Hari-harinya adalah satu-satunya podiumnya di Grand Prix Amerika Serikat 2004, yang terjadi tepat sebelum perolehan poinnya yang paling konsisten berakhir di akhir musim itu.
Tapi setelah satu tahun lagi, tidak berhasil, bersama Honda, bisa dibilang hari terbaiknya adalah bersama Super Aguri – tim yang dibentuk untuk menampungnya – dan di mana Sato dua kali mencetak poin pada 2007.
Namun begitu tim ditutup pada awal tahun 2008 dan dia kehilangan kursi Toro Rosso 2009, dia pergi ke IndyCar – di mana dia telah dua kali memenangkan Indianapolis 500.
Mungkin pembalap F1 tercepat di Jepang, tetapi sangat tidak terpenuhi dengan hanya menyelesaikan 14 poin meskipun terkadang memiliki akses ke mesin yang kuat dengan BAR / Honda.

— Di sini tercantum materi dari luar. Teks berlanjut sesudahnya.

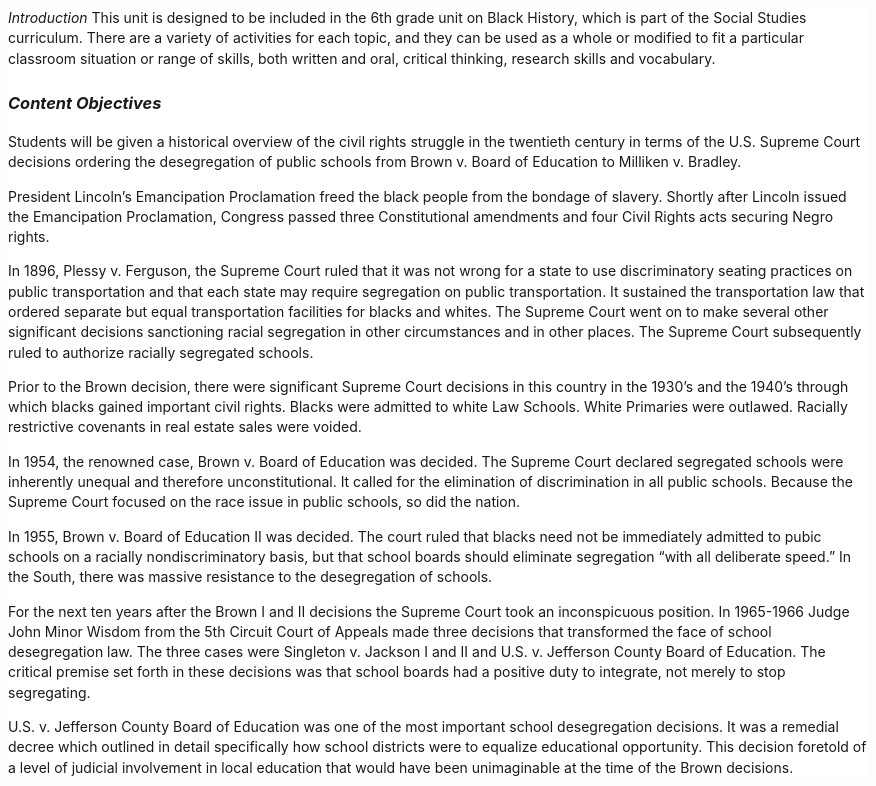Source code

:  <i>
   Introduction
  </i>
 </h3>
 This unit is designed to be included in the 6th grade unit on Black History, which is part of the Social Studies curriculum. There are a variety of activities for each topic, and they can be used as a whole or modified to fit a particular classroom situation or range of skills, both written and oral, critical thinking, research skills and vocabulary.
<h3>
  <i>
   Content Objectives
  </i>
 </h3>
 Students will be given a historical overview of the civil rights struggle in the twentieth century in terms of the U.S. Supreme Court decisions ordering the desegregation of public schools from Brown v. Board of Education to Milliken v. Bradley.
 <p>
  President Lincoln’s Emancipation Proclamation freed the black people from the bondage of slavery. Shortly after Lincoln issued the Emancipation Proclamation, Congress passed three Constitutional amendments and four Civil Rights acts securing Negro rights.
 </p>
 <p>
  In 1896, Plessy v. Ferguson, the Supreme Court ruled that it was not wrong for a state to use discriminatory seating practices on public transportation and that each state may require segregation on public transportation. It sustained the transportation law that ordered separate but equal transportation facilities for blacks and whites. The Supreme Court went on to make several other significant decisions sanctioning racial segregation in other circumstances and in other places. The Supreme Court subsequently ruled to authorize racially segregated schools.
 </p>
 <p>
  Prior to the Brown decision, there were significant Supreme Court decisions in this country in the 1930’s and the 1940’s through which blacks gained important civil rights. Blacks were admitted to white Law Schools. White Primaries were outlawed. Racially restrictive covenants in real estate sales were voided.
 </p>
 <p>
  In 1954, the renowned case, Brown v. Board of Education was decided. The Supreme Court declared segregated schools were inherently unequal and therefore unconstitutional. It called for the elimination of discrimination in all public schools. Because the Supreme Court focused on the race issue in public schools, so did the nation.
 </p>
 <p>
  In 1955, Brown v. Board of Education II was decided. The court ruled that blacks need not be immediately admitted to pubic schools on a racially nondiscriminatory basis, but that school boards should eliminate segregation “with all deliberate speed.” In the South, there was massive resistance to the desegregation of schools.
 </p>
 <p>
  For the next ten years after the Brown I and II decisions the Supreme Court took an inconspicuous position. In 1965-1966 Judge John Minor Wisdom from the 5th Circuit Court of Appeals made three decisions that transformed the face of school desegregation law. The three cases were Singleton v. Jackson I and II and U.S. v. Jefferson County Board of Education. The critical premise set forth in these decisions was that school boards had a positive duty to integrate, not merely to stop segregating.
 </p>
 <p>
  U.S. v. Jefferson County Board of Education was one of the most important school desegregation decisions. It was a remedial decree which outlined in detail specifically how school districts were to equalize educational opportunity. This decision foretold of a level of judicial involvement in local education that would have been unimaginable at the time of the Brown decisions.
 </p>
 <p>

1. Kamui Kobayashi (2009-2012, 2014)
Karir Kobayashi kehabisan tenaga setelah dua musim yang tidak memuaskan di GP2 (walaupun dia memenangkan seri GP2 Asia 2008/9) ketika dia diberikan dua pertandingan dengan Toyota menggantikan Timo Glock yang cedera pada akhir tahun 2009.
Performa yang luar biasa di Interlagos, secara simbolis menyingkirkan sesama anak didik Toyota, Nakajima, keluar jalur, kemudian menempati posisi keenam yang luar biasa di Abu Dhabi membantunya mendaratkan drive Sauber untuk tahun 2010.
Selama tiga musim bersama tim, dia adalah pencetak poin yang konsisten dan pembalap yang kuat secara konsisten, meskipun musim comebacknya dengan Caterham yang tidak kompetitif pada tahun 2014 merupakan akhir yang tidak memuaskan dari waktunya di F1.
Meskipun mungkin tidak berbagi kecepatan yang dapat digunakan Sato, konsistensi Kobayashi dalam kondisi balapan dan kemampuan menyalip memungkinkannya untuk mencetak 27 poin dalam 75 startnya, memuncak dengan tempat ketiga di Suzuka pada tahun 2012.